The final file, introduced in a previous pull request, is currently unused. It was strongly needed in an earlier incarnation (back when the config checks were public headers, included every time build_info.h was included, we needed to clean up macros defined by the previous files). Now there's no immediate need for it, but it might become useful in the future. For example, I think it would be needed if we wanted to reject user config files that try to #undef something (which is not a feature, currently, because I'm guessing that nobody does that).

At this point, removing it is more work than leaving it in, which is why I've kept it in.

[mpg]

LGTM, thanks!

I don't consider the remaining naming issue to be a blocker: I'm happy to improve naming if we quickly find a scheme we can all agree on, otherwise getting this merged in time for the release seems more important than getting internal names right.

[minosgalanakis]

Looks good, just one note on portability of the newly introduced code.

[minosgalanakis]

Given that we just introduced config_checks_generator.py it would make sense to do this whole functionality in python, and not rely on external tools like sed and temporary files?

This is even more important if we consider that sed is not using the same syntax across GNU and BSD/MacOS

It would only need to pull regex, subprocess and argparse

The equivalent would be.
parsing_rex = re.compile(r'^[\s/*]*#\s*define\s+([A-Za-z_]\w*)\b', re.MULTILINE)

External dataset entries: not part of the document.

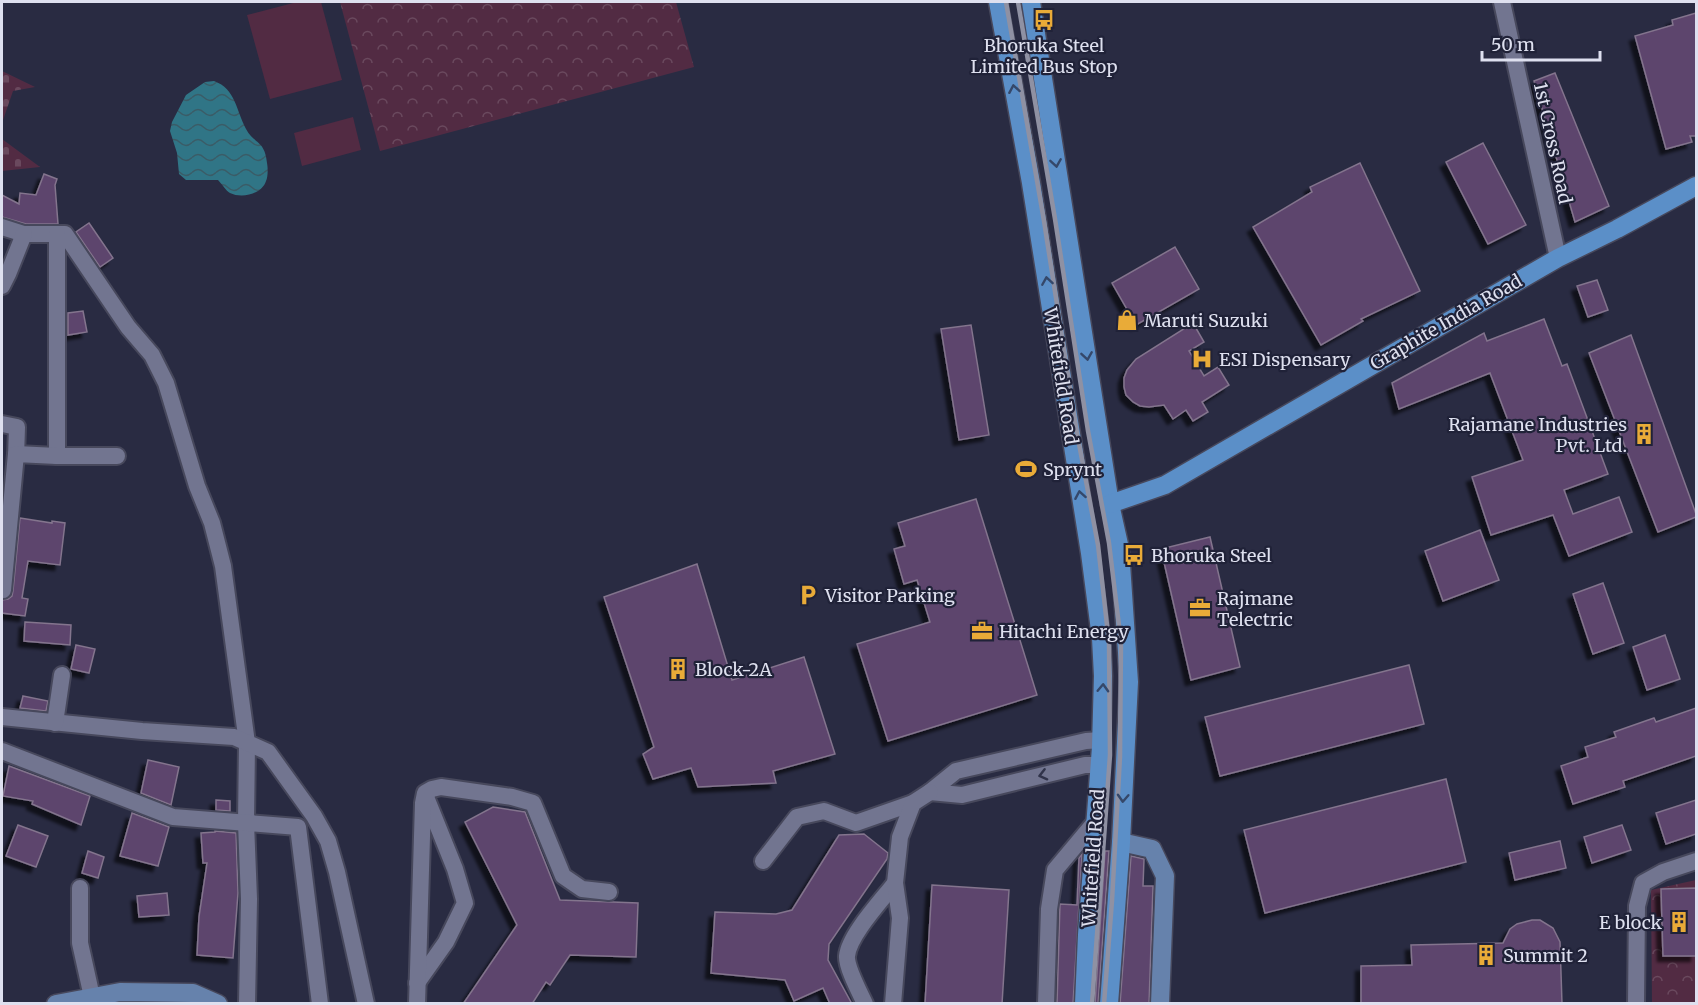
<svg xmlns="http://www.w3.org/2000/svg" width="1698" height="1005" font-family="Merriweather,serif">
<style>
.cemetery{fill:url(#cemetery-stones)}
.park{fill:url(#park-crowns)}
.garden{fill:#522b43}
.water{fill:url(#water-waves)}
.building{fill:#5d446d;stroke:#83748d;stroke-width:1.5;filter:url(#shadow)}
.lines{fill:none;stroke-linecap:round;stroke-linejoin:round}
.street-casing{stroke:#47485c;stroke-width:20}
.secondary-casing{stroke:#47485c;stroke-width:21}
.primary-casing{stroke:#47485c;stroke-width:21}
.street{stroke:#727590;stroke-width:16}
.secondary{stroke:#6682ac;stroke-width:18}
.primary{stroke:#5b8fc8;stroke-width:18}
.rail{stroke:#8f91a3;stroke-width:4.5}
.oneway{stroke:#35486a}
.oneway2{stroke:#30334a}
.labels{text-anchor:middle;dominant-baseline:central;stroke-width:4.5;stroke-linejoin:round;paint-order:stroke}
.poi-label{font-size:18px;fill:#dee0ef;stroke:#202238;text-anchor:start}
.street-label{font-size:18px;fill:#dee0ef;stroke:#202238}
</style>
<defs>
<pattern id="cemetery-stones" width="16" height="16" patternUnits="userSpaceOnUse" patternTransform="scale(1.5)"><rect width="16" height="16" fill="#522b43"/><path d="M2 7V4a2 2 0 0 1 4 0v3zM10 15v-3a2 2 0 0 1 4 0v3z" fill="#6a495e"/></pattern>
<pattern id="park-crowns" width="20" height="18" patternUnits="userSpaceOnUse" patternTransform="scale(1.5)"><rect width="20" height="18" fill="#522b43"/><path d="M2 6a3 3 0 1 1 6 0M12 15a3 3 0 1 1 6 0" fill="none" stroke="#6a495e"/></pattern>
<pattern id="water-waves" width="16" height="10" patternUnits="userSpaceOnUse" patternTransform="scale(1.5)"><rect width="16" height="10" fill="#307586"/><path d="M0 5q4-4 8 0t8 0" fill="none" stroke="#3a5c67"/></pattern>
<filter id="shadow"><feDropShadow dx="-5.5" dy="5.5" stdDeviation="1.5" flood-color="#0009"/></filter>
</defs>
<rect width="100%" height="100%" fill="#292b42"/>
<!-- cemetery -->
<g class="cemetery">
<path d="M2,71L35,87L13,91L2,123Z"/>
<path d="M2,139L40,167L2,171Z"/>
</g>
<!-- park -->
<g class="park">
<path d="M340,2H676L694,67L380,151Z"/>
<path d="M1696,880V1003H1652L1651,890Z"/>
</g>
<!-- garden -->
<g class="garden">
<path d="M297,2H321L342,80L270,99L247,15Z"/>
<path d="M353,117L361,150L302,166L294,133Z"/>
</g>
<!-- water -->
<path class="water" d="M214,81C236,89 236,111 246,129C254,144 265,140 267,163C268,168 268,177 266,181C262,194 242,199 230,193C226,191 222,184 218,180H186L179,174L177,153L170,131L172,122L186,95L205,82Z"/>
<!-- building -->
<g class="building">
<path d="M1696,13V136H1690L1692,142L1666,149L1635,36L1673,25L1672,20Z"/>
<path d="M1555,73L1609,206L1575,222L1534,81Z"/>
<path d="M1483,143L1526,225L1488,244L1446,162Z"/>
<path d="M1360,163L1420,291L1361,319L1363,321L1321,345L1253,227L1312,192L1310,187Z"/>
<path d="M44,174L57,179L55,185L58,224H26L2,217V195L19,204L20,193L36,195Z"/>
<path d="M89,223L113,258L100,267L76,232Z"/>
<path d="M1175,247L1199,289L1136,325L1112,283Z"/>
<path d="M1597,280L1608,310L1588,317L1577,286Z"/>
<path d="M83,311L87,332L68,335V313Z"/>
<path d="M1544,319L1562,366L1567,364L1608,474L1564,490L1573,514L1619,497L1632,532L1569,556L1553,515L1491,535L1472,477L1523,460L1490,373L1399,409L1392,383L1484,333L1487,341Z"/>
<path d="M1193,323L1204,342L1189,351L1204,376L1218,367L1229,385L1202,402L1208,412L1193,421L1186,410L1173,419L1164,405L1149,407L1140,406L1133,402L1126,395L1124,387V378L1127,370L1136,359Z"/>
<path d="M971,325L989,435L959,440L941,329Z"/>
<path d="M1631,335L1696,514V517L1658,532L1589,353Z"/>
<path d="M976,499L1037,695L888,741L857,644L930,622L917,580L904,584L894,549L905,546L898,523Z"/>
<path d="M20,518L52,523V521L65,523L60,565L28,561L22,598L28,599L25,616L2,613V600L8,599L12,596L13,591Z"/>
<path d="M1480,530L1499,580L1443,601L1425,551Z"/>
<path d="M1210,537L1240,667L1191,680L1161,549Z"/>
<path d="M697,564L732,680L804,657L835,754L773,771L776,783L698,787L691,768L653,779L643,754L654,747L604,597Z"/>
<path d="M1603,583L1624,643L1593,654L1573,594Z"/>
<path d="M25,622L71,625L70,645L24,641Z"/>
<path d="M1665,635L1680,679L1647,690L1633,647Z"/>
<path d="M76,645L95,649L89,673L71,669Z"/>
<path d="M1409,665L1424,724L1220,776L1205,717Z"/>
<path d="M23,696L48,701L46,711L20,708Z"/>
<path d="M1696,708V756L1623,781L1625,787L1573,804L1561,766L1588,757L1585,747L1616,737L1614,732L1654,718L1656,722Z"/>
<path d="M148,760L179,767L171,805L141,793Z"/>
<path d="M9,766L90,796L81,825L32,804L33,801L3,796Z"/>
<path d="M1446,779L1466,862L1265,913L1244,830Z"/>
<path d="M216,800L230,801V811L216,810Z"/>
<path d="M1696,800V834L1666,844L1656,813Z"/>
<path d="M493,807L525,812L560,900L638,903L636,957L570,955L550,985L546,982L532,1004H463L517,925L465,822Z"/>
<path d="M132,813L169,827L158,866L120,856Z"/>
<path d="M18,825L48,836L36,867L6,856Z"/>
<path d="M1622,825L1631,850L1592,863L1584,837Z"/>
<path d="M215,831L236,833L238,893L233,958L197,955L199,917L207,863H203L201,833L215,832Z"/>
<path d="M864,834L888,853L887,859L829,944L828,960L852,1004H830L823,988L794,1001L785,980L711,973L715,912L776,914L792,910L839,835Z"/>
<path d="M1560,841L1566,868L1515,880L1509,853Z"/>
<path d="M88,851L104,857L98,878L82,873Z"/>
<path d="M1105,851H1109L1098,1004H1095Z"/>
<path d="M1082,854L1073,1004H1057L1060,904L1077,905L1079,858Z"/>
<path d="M1131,856L1144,859L1143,886H1153L1149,1004H1120Z"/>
<path d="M932,885L1009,890L1002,1004H925Z"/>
<path d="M1696,888V956H1663L1661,889Z"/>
<path d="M167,893L169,915L139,917L137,896Z"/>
<path d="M1532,920H1540L1553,928L1560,942L1562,1004H1361V966L1412,965L1411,945L1503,943L1510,929L1517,924Z"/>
</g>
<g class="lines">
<defs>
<g id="street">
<path d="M1502,2L1558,258"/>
<path d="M2,227L24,234H65L128,327L152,355L166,383L197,486L212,523L223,566L247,743L246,823L249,899L247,1004"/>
<path d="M57,234V456"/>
<path d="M2,286L8,274L24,234"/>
<path d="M2,424L17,427L16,457"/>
<path d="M3,590L16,454L57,456H117"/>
<path d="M2,717L142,731L234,737L268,752L314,816L328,841L337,872L366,1004"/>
<path d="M55,723L62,675"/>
<path d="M2,751L173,817L298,827L320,1004"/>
<path d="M1100,765H1085L962,795L930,792L956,771L1086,741L1101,740"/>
<path d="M763,861L797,817L824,811L856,823L913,803"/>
<path d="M80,888V943L92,997"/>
<path d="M417,983L446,942L465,903L455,869L426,797"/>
<path d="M417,1004L423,803L425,793L432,789L441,787L512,797L533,803L563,876L582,889L609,892"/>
<path d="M865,1004C860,993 846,967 847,956C849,935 882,900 895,883"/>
<path d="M893,1004L900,918L895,883L900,837L913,803L930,792"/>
<path d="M1046,1004L1049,909L1055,870L1096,821"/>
<path d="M1636,1004L1637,906L1643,883L1663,872L1696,861"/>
</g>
<g id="secondary">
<path d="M1121,842L1152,849L1165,876L1160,1004"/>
<path d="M56,1004L120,992L193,993L218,1004"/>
</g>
<g id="primary">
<path d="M998,2L1031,183L1090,553L1101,638L1103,676L1101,747L1087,935L1084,1004"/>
<path d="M1031,2L1110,504L1120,549L1129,682L1121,842L1109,1004"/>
<path d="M1110,504L1165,485L1558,258L1617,229L1696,186"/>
</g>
</defs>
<!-- street casing -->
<use href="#street" class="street-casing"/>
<!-- secondary casing -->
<use href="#secondary" class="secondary-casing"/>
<!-- primary casing -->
<use href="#primary" class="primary-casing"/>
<!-- street -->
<use href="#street" class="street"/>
<!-- secondary -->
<use href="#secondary" class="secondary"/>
<!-- primary -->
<use href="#primary" class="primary"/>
<!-- rail -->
<g class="rail">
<path d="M1006,2L1044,221L1077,433L1098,545L1109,643L1110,755L1092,1004"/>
<path d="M1018,2L1055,219L1088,431L1109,543L1121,642L1120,757L1112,901L1104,1004"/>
</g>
</g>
<!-- one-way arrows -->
<defs><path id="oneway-chevron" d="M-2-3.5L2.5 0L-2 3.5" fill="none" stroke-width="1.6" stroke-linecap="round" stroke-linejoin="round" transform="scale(1.5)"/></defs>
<g class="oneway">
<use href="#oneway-chevron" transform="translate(1014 89) rotate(-100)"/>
<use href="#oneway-chevron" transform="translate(1056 163) rotate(81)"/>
<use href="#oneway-chevron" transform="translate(1047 281) rotate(-99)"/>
<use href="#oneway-chevron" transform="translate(1087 356) rotate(81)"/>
<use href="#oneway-chevron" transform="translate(1080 495) rotate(-100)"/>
<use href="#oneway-chevron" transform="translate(1103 688) rotate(-88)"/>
<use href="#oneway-chevron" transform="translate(1123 798) rotate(93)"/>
</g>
<use class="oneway2" href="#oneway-chevron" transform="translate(1043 775) rotate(166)"/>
<!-- icons -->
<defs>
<symbol id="bus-bare" viewBox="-9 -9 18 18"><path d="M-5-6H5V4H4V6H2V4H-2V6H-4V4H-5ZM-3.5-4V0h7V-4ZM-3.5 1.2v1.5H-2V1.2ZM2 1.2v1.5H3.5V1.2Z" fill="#e9ab38" stroke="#202238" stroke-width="2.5" paint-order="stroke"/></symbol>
<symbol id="shop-bare" viewBox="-9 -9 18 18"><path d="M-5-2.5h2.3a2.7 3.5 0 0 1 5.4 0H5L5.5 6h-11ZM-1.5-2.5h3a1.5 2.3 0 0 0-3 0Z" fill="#e9ab38" stroke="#202238" stroke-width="2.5" paint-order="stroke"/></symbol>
<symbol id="hospital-bare" viewBox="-9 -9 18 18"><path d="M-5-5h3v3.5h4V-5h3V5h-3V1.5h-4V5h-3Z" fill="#e9ab38" stroke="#202238" stroke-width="2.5" paint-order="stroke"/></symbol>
<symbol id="building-bare" viewBox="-9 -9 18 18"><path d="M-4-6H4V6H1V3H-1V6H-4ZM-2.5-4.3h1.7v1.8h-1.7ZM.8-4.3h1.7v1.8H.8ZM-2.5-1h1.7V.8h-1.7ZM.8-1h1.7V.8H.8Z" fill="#e9ab38" stroke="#202238" stroke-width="2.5" paint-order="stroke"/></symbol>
<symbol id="stadium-bare" viewBox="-9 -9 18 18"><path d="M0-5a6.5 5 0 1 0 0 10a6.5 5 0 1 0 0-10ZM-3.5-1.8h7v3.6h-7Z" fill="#e9ab38" stroke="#202238" stroke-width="2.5" paint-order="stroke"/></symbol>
<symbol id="parking-bare" viewBox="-9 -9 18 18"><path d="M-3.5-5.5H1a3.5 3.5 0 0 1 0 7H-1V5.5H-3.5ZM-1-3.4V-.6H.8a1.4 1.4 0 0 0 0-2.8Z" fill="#e9ab38" stroke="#202238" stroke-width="2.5" paint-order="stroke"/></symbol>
<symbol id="office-bare" viewBox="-9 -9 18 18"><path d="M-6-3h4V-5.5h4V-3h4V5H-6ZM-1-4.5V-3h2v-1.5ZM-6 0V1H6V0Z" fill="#e9ab38" stroke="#202238" stroke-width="2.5" paint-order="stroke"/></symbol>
</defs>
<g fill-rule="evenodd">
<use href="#bus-bare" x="1029" y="5" width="30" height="30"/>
<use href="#shop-bare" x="1112" y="305" width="30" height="30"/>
<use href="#hospital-bare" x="1187" y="344" width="30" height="30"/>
<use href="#building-bare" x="1629" y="419" width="30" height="30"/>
<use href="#stadium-bare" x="1011" y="454" width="30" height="30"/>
<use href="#bus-bare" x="1119" y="540" width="30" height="30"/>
<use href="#parking-bare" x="793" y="580" width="30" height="30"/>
<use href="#office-bare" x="1185" y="593" width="30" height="30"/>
<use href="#office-bare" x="967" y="616" width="30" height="30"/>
<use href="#building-bare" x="663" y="654" width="30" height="30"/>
<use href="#building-bare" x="1664" y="907" width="30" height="30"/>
<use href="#building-bare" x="1471" y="940" width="30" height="30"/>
</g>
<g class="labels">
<!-- poi labels -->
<g class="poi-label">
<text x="1044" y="45" text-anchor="middle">Bhoruka Steel<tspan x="1044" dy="21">Limited Bus Stop</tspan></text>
<text x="1144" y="320">Maruti Suzuki</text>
<text x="1219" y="359">ESI Dispensary</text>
<text x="1627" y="424" text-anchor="end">Rajamane Industries<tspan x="1627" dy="21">Pvt. Ltd.</tspan></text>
<text x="1043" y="469">Sprynt</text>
<text x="1151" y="555">Bhoruka Steel</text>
<text x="825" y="595">Visitor Parking</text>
<text x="1217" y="598">Rajmane<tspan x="1217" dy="21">Telectric</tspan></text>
<text x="999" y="631">Hitachi Energy</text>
<text x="695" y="669">Block-2A</text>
<text x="1662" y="922" text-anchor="end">E block</text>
<text x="1503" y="955">Summit 2</text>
</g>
<!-- street labels -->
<g class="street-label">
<text transform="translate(1553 143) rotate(78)">1st Cross Road</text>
<text transform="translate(1446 322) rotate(-30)">Graphite India Road</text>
<text transform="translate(1061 376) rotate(81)">Whitefield Road</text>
<text transform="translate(1093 858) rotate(-86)">Whitefield Road</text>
</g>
</g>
<!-- border -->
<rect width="1698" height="1005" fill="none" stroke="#dee0ef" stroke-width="6"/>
<!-- scale -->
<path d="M1482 51v9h118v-9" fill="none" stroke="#dee0ef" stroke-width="3"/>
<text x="1491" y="51" font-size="18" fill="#dee0ef" stroke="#202238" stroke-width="4.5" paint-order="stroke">50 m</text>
</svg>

I wont be blocking the PR for this

[gilles-peskine-arm]

I agree that for maintainability this script should be probably in Python. But I had started to write it in sh, and we needed the result urgently, so I polished and commited the sh code that I had rather than rewrite the thing in Python.

This script won't run on the CI and we'll probably only ever run it manually a couple of times each time we make a new major version. I almost left it in a commit message, but the adjust part was getting a bit too complicated for that.

AFAICT I haven't used any non-POSIX sed feature.